The world famous jewellery company Tiffany & Co. has received a damages award of $19.4million in a US trade mark battle with Costco Wholesale Corp (Costco) concerning ‘Tiffany’ rings. The battle began when Tiffany sued Costco on Valentine’s Day in 2013.

The case concerned only about 2,500 rings sold by Costco with the name Tiffany but the damages bill represents the court’s ability to grant punitive damages. In this case, the bill far exceeded the lost profits to Tiffany.

Costco unsuccessfully argued that Tiffany has become a generic term for the rings and was simply a reference to the fact that the ring in question had a pronged setting style that is commonly known as a Tiffany setting. Costco said it intended that ‘the word Tiffany in its sign convey only that the rings had this style of setting – not that the rings were Tiffany & Co. brand rings’.
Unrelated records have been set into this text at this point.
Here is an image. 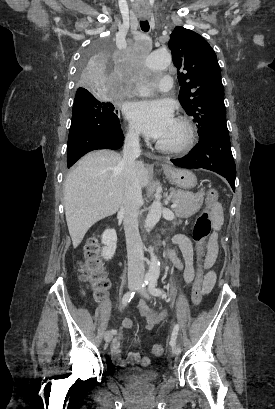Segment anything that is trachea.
I'll use <instances>...</instances> for the list:
<instances>
[{
    "label": "trachea",
    "instance_id": "trachea-1",
    "mask_svg": "<svg viewBox=\"0 0 275 409\" xmlns=\"http://www.w3.org/2000/svg\"><path fill=\"white\" fill-rule=\"evenodd\" d=\"M140 27L143 32H148L149 31V22L147 20H141L140 21Z\"/></svg>",
    "mask_w": 275,
    "mask_h": 409
}]
</instances>
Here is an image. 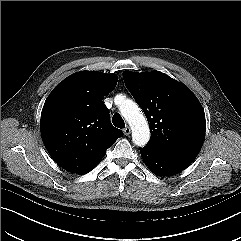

This argument did not wash with the judge who found that Costco’s evidence was insufficient to establish that this was not an intentionally deceptive marketing ploy and the company’s management ‘displayed at best a cavalier attitude toward Costco’s use of the Tiffany name’. It is important to note that Costco used Tiffany as a stand-alone name and did use other wording, such as ‘setting’ or ‘set’ to indicate that this was not trade mark use.

Tiffany has welcomed the decision saying it sends a ‘clear and powerful message’ and no doubt other brand owners will agree. The punitive damages award should deter other would-be infringers and highlight the financial risk they run. Costco has labelled the decision ‘a product of multiple errors’ and has said it intends to appeal.